PROBLEM TO WORK ON: Quote every one of the lines below word for word, and leave the pictures out of your answer.

DATA:
+++

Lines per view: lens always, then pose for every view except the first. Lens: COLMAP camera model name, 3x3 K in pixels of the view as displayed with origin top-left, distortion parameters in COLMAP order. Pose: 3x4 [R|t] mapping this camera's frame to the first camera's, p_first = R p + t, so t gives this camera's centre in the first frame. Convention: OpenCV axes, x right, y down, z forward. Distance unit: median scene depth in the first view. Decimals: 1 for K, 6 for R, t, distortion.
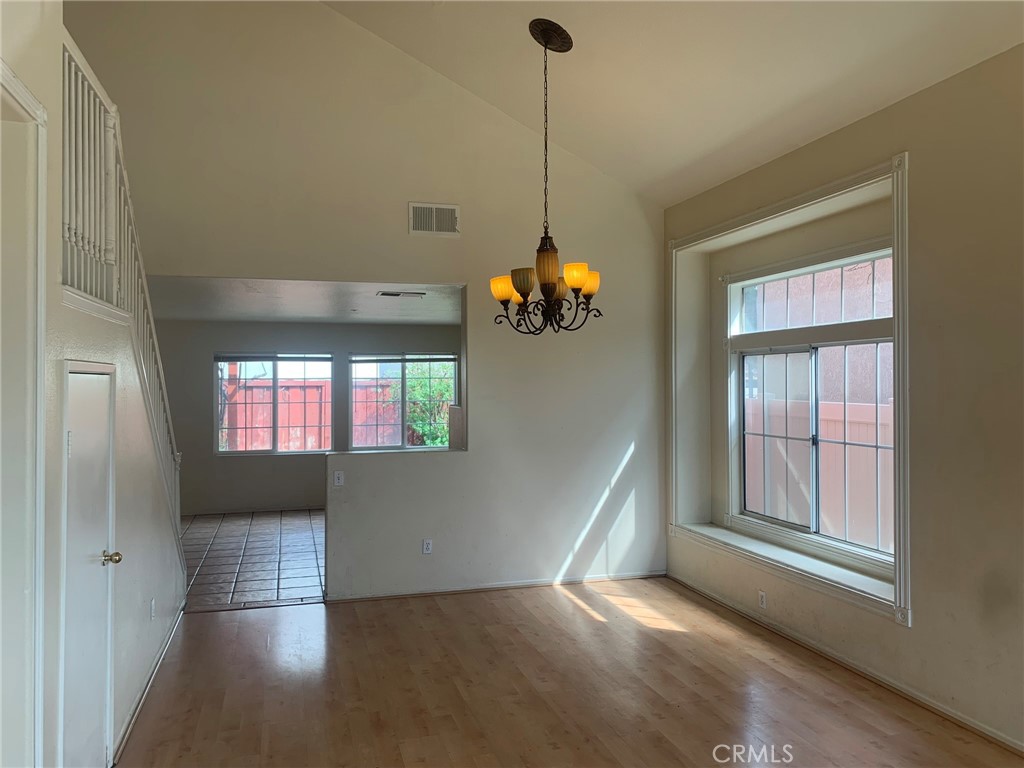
lens RADIAL K [[775.3, 0, 510.6], [0, 775.3, 374.6], [0, 0, 1]] dist [0.042387, -0.042849]
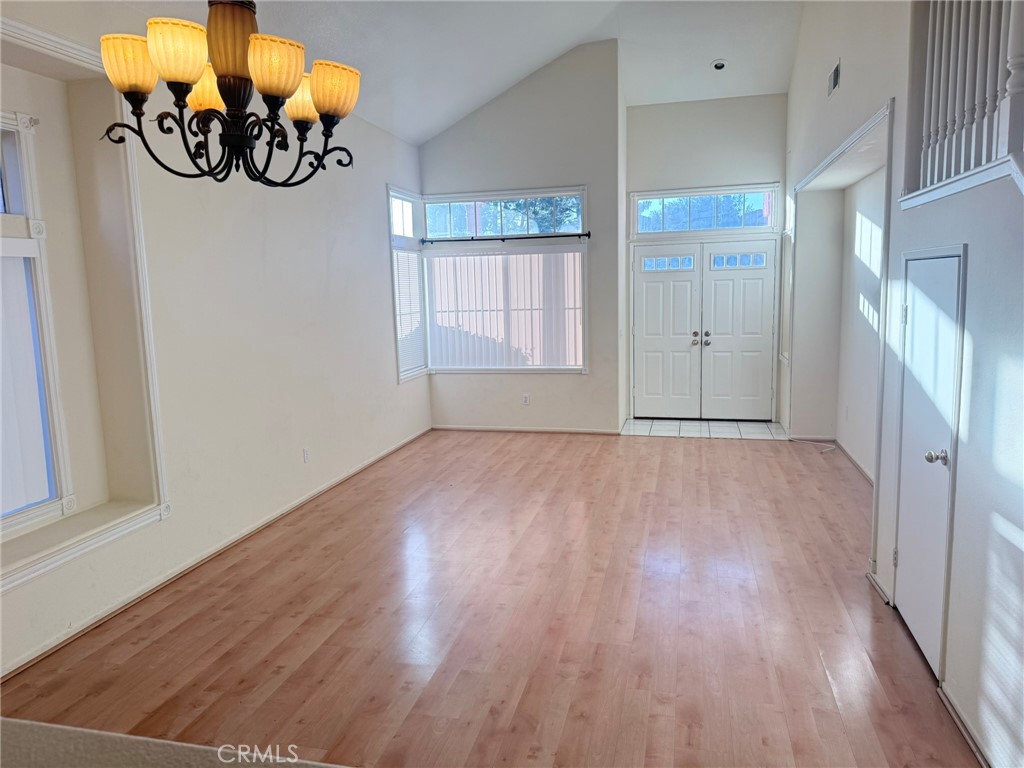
lens RADIAL K [[705.8, 0, 508.6], [0, 705.8, 378.4], [0, 0, 1]] dist [0.071687, -0.006743]
pose [[-0.864235, -0.040980, 0.501417, -0.329952], [0.023947, 0.992196, 0.122365, 0.015329], [-0.502519, 0.117759, -0.856509, 1.325808]]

+++

SOLUTION TO THIS TASK:
Lines per view: lens always, then pose for every view except the first. Lens: COLMAP camera model name, 3x3 K in pixels of the view as displayed with origin top-left, distortion parameters in COLMAP order. Pose: 3x4 [R|t] mapping this camera's frame to the first camera's, p_first = R p + t, so t gives this camera's centre in the first frame. Convention: OpenCV axes, x right, y down, z forward. Distance unit: median scene depth in the first view. Decimals: 1 for K, 6 for R, t, distortion.
lens RADIAL K [[775.3, 0, 510.6], [0, 775.3, 374.6], [0, 0, 1]] dist [0.042387, -0.042849]
lens RADIAL K [[705.8, 0, 508.6], [0, 705.8, 378.4], [0, 0, 1]] dist [0.071687, -0.006743]
pose [[-0.864235, -0.040980, 0.501417, -0.329952], [0.023947, 0.992196, 0.122365, 0.015329], [-0.502519, 0.117759, -0.856509, 1.325808]]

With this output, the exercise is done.